- [YOUR GOAL]: Rewrite the lines below with "collection date" swapped for "date collected" wherever it occurs, changing nothing else.

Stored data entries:
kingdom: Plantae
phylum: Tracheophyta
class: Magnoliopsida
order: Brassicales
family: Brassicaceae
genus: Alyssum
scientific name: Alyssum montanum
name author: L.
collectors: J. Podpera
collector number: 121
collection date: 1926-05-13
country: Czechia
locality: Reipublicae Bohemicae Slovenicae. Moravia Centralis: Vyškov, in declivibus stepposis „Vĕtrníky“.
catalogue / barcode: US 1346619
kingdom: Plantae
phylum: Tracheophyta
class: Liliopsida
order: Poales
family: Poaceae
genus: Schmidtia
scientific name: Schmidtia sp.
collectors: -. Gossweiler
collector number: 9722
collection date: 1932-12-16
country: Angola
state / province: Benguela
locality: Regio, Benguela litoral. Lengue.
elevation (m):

- [TASK OUTPUT]:
kingdom: Plantae
phylum: Tracheophyta
class: Magnoliopsida
order: Brassicales
family: Brassicaceae
genus: Alyssum
scientific name: Alyssum montanum
name author: L.
collectors: J. Podpera
collector number: 121
date collected: 1926-05-13
country: Czechia
locality: Reipublicae Bohemicae Slovenicae. Moravia Centralis: Vyškov, in declivibus stepposis „Vĕtrníky“.
catalogue / barcode: US 1346619
kingdom: Plantae
phylum: Tracheophyta
class: Liliopsida
order: Poales
family: Poaceae
genus: Schmidtia
scientific name: Schmidtia sp.
collectors: -. Gossweiler
collector number: 9722
date collected: 1932-12-16
country: Angola
state / province: Benguela
locality: Regio, Benguela litoral. Lengue.
elevation (m):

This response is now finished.